1970: She danced with the future king, but it was no big deal. Forty-two years ago Mary Mitchelson, then Mary Picot and living in St Heliers, was photographed hand in hand with a 21-year-old Prince Charles at a YMCA Auckland square dancing event. Mitchelson was standing on Prince Charles' left. An acquaintance, Anne Harre of Kohimarama, was on the prince's right. The photo ran on the newspaper's front page the next day and Mitchelson's grandfather was so proud he had the photo framed. But Mitchelson is still embarrassed by the attention.

"He just happened to walk into our group," she says. Mitchelson doesn't think she will be queuing for a second meeting. "At the time it was something, but that was a long time ago."

1981: For one brief moment, Andrew Arkins was king. The 5-year-old Pakuranga boy found himself stuck at the back of a large crowd when Prince Charles visited Lloyd Elsmore Park for a public meet and greet during the 1981 Royal Tour. Then help appeared in the form of a couple of Maori wardens, Arkins said. "I got pulled up to the front by them and then I got asked to come forward to meet the prince."
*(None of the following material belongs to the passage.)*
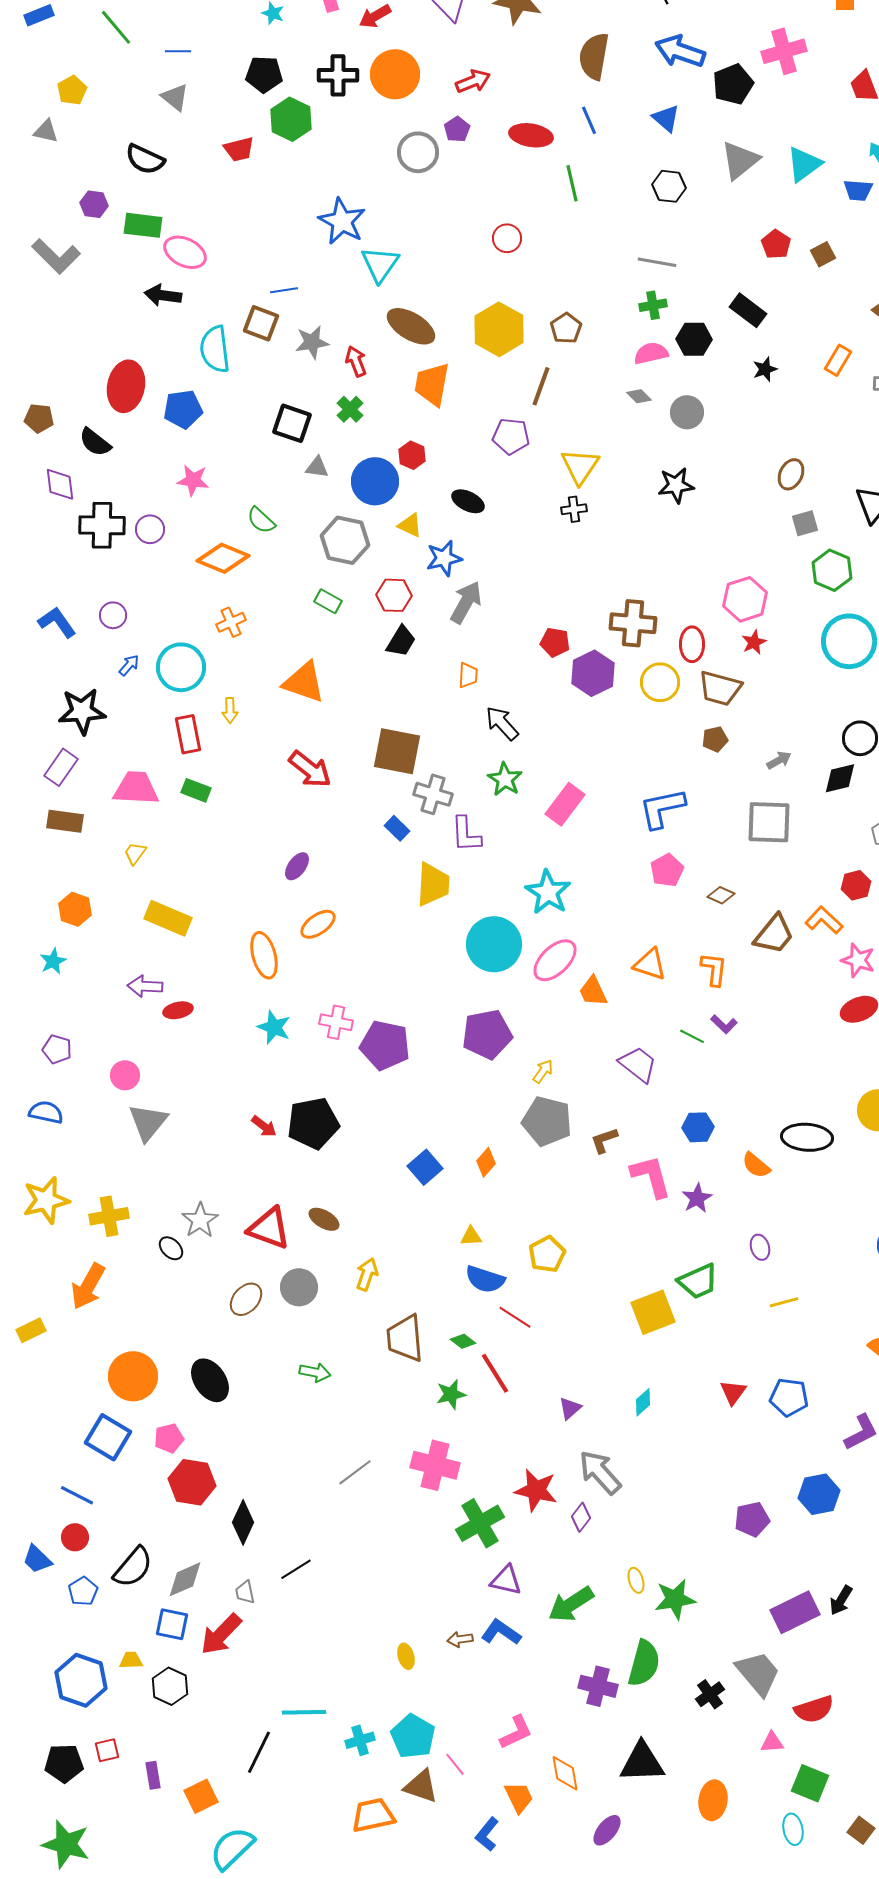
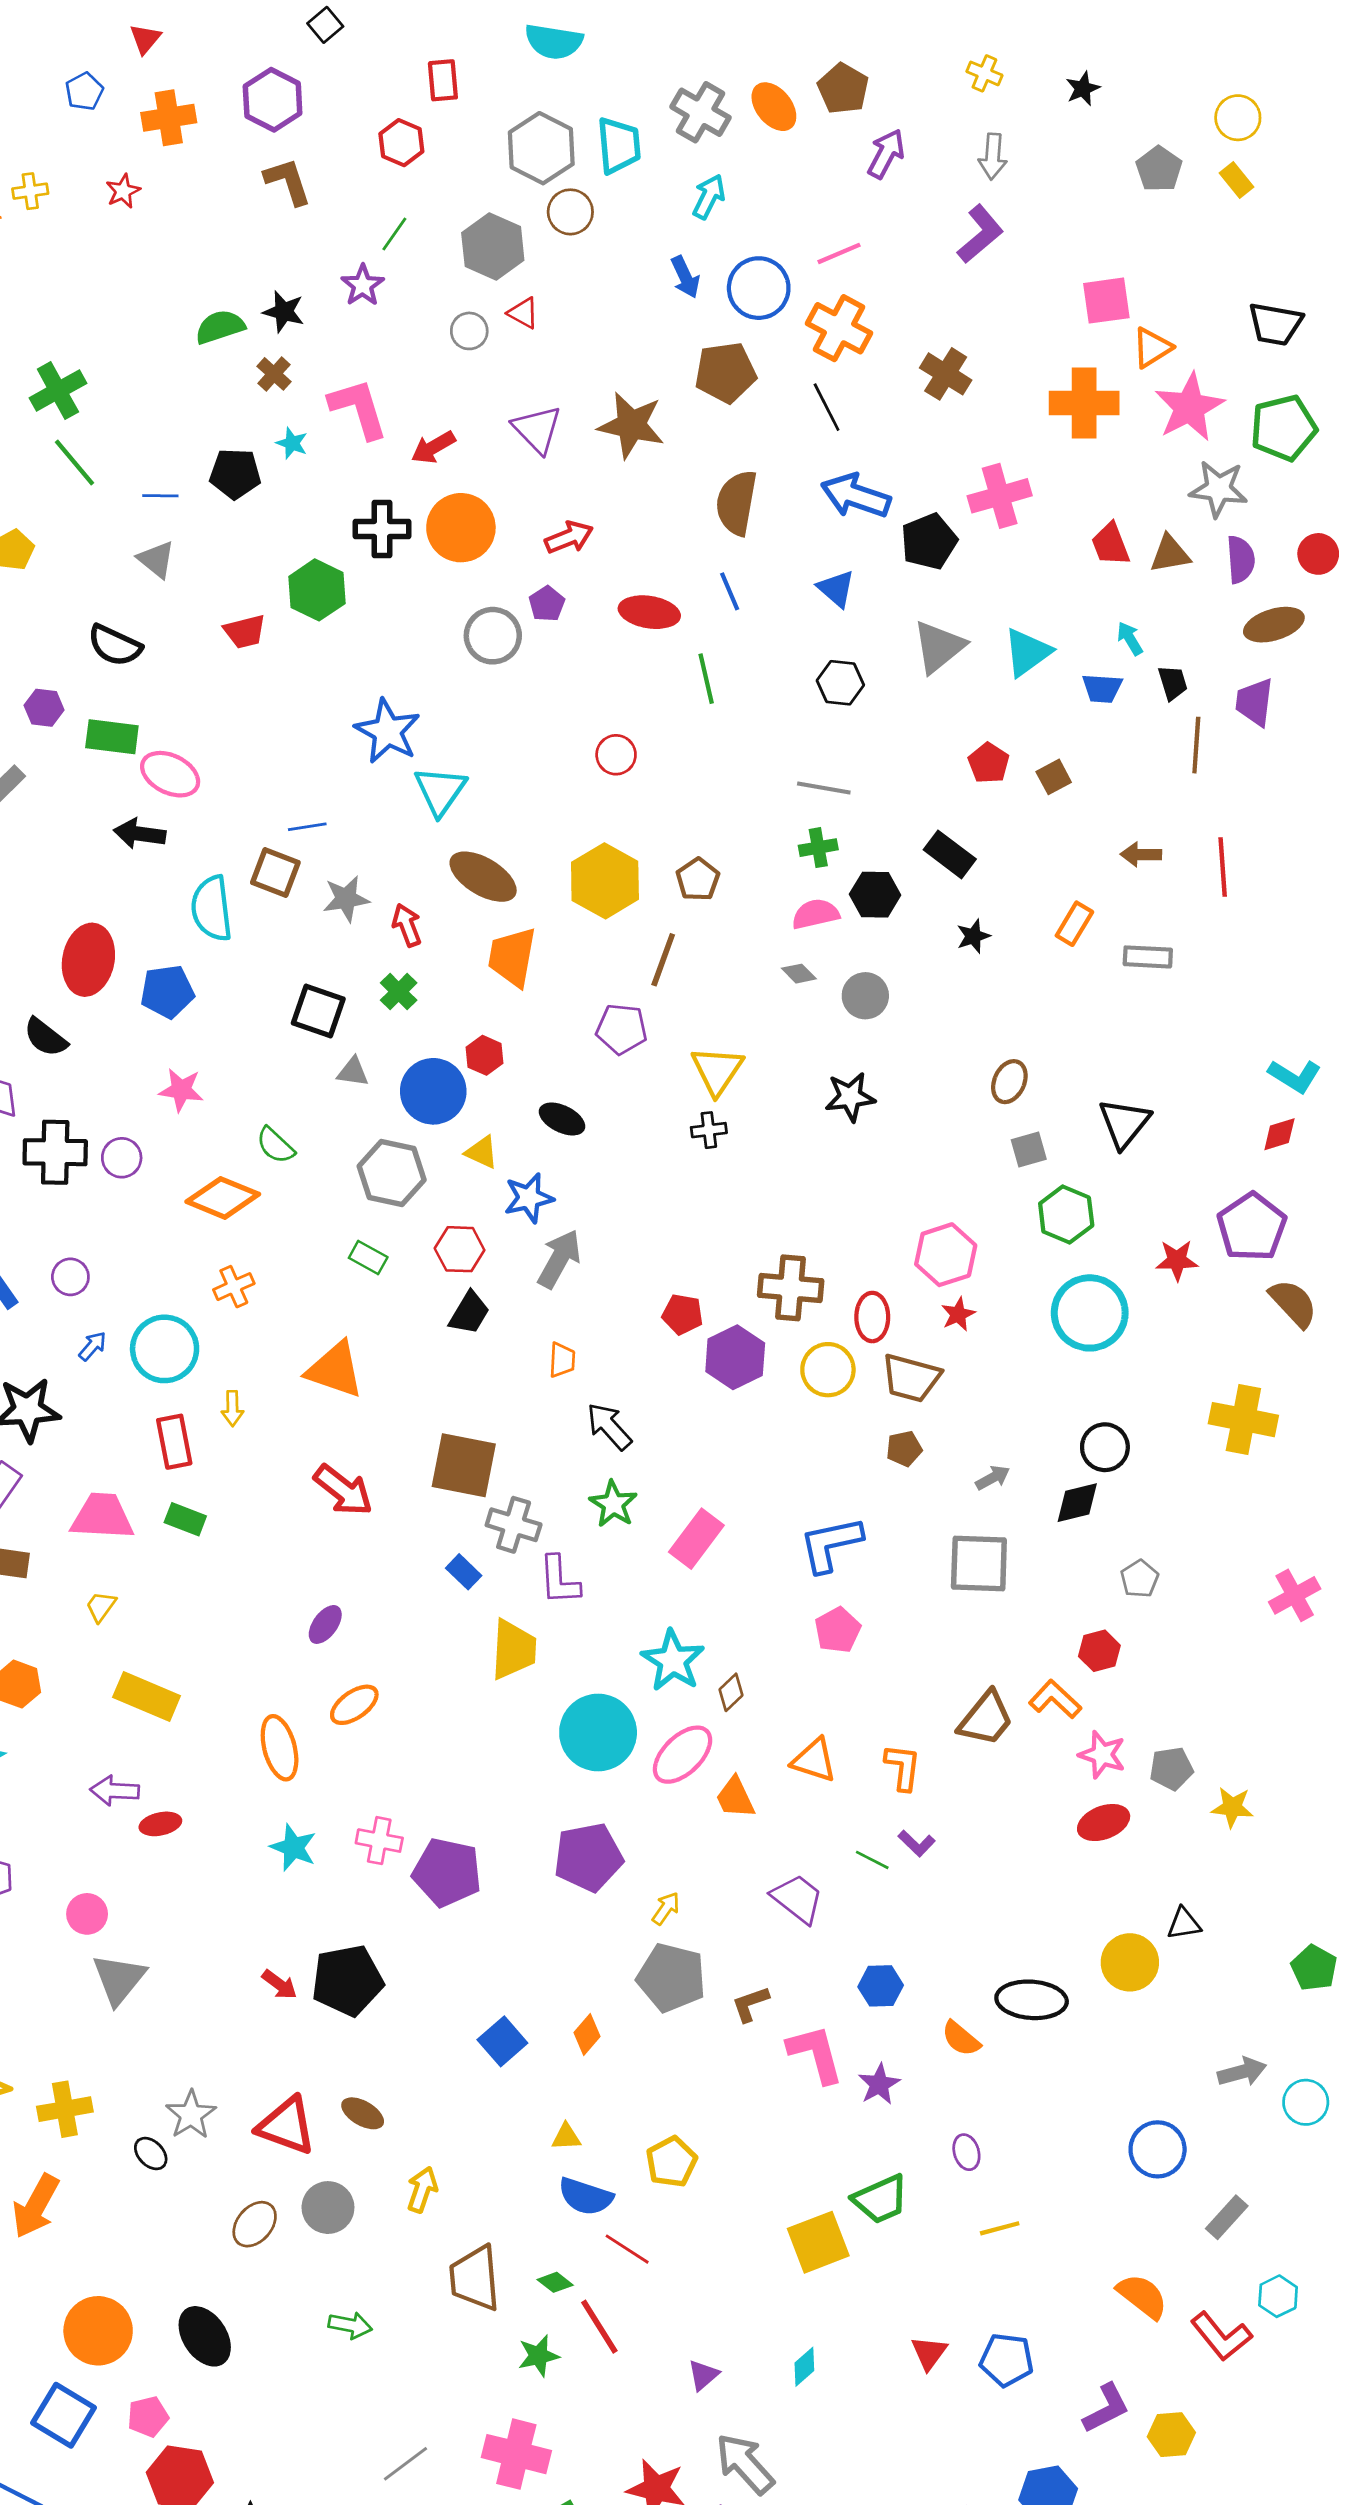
black pentagon: (264, 74) -> (235, 474), moved
brown diamond: (721, 895) -> (731, 1692), moved, turned -68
Arkins, now 36, was on crutches for spina bifida but now the contact-centre operator for Orcon relies exclusively on a wheelchair.

1983: When Prince Charles visited the Auckland Fisher & Paykel factory in 1983, a carpeted bridge was built so the heir to the British throne wouldn't have to step over planks of wood in the carpark. Andrew Mercer was impressed by the prince's reaction.

"He saw the bridge and he avoided it. It showed everyone that he was normal." During their few minutes alone the proud fathers compared notes on their children, 10-month-old Prince William and Mercer's daughter Karina, a couple of months older.

"I remember he said: 'They're such a delight at that age, aren't they'."

Despite being a self-described royalist, Mercer, 60, said he didn't have a problem with New Zealand eventually becoming a republic.

"I don't want to see anyone overthrown, just a natural evolution."